## RECORDS
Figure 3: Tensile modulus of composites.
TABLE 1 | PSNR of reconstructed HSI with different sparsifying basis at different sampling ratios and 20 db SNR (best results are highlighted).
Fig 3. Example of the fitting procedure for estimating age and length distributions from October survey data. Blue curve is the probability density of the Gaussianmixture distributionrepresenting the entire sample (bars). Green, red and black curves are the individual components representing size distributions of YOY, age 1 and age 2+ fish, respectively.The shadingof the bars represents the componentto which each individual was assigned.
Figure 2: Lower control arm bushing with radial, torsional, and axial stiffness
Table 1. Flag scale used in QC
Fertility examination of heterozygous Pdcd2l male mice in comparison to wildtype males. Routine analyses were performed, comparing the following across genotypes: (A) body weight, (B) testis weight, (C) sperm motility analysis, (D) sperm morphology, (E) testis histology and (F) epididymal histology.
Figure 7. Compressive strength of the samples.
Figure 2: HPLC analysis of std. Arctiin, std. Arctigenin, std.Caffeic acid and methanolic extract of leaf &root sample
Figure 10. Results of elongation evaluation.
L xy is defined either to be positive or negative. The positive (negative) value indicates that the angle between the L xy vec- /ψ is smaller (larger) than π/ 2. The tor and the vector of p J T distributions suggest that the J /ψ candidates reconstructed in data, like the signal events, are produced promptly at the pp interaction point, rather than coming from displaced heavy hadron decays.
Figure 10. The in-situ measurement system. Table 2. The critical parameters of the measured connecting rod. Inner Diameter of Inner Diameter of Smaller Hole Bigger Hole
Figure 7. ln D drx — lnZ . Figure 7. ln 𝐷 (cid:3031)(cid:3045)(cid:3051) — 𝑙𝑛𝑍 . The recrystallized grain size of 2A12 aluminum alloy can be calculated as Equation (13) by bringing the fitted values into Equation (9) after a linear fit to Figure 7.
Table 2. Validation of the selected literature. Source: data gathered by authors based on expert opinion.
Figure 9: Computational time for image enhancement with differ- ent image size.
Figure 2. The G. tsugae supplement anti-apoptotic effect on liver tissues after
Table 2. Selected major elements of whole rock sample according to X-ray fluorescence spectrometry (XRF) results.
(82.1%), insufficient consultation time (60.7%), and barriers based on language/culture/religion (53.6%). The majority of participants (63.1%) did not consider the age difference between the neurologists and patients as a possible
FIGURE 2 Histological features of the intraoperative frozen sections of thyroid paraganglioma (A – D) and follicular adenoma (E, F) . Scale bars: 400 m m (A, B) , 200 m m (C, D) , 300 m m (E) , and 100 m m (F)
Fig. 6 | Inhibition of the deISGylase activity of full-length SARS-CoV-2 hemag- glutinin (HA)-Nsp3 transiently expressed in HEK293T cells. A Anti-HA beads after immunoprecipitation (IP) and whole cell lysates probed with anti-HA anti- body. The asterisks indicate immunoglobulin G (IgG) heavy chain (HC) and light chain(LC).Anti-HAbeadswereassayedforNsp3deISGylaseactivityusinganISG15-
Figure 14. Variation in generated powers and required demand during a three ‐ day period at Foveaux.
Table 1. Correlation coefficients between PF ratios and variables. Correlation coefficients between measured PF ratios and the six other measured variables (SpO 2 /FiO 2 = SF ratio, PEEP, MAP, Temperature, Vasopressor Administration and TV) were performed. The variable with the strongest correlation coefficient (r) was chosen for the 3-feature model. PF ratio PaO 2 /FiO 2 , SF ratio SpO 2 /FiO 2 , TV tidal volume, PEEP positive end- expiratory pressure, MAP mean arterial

## ASSIGNMENT
All that should be written out is the stretch of lines above between the one holding "Figure 2. The" and the one holding "(82.1%), insufficient consultation", inclusive, exactly as given.

## REPLY
Figure 2. The G. tsugae supplement anti-apoptotic effect on liver tissues after
Table 2. Selected major elements of whole rock sample according to X-ray fluorescence spectrometry (XRF) results.
(82.1%), insufficient consultation time (60.7%), and barriers based on language/culture/religion (53.6%). The majority of participants (63.1%) did not consider the age difference between the neurologists and patients as a possible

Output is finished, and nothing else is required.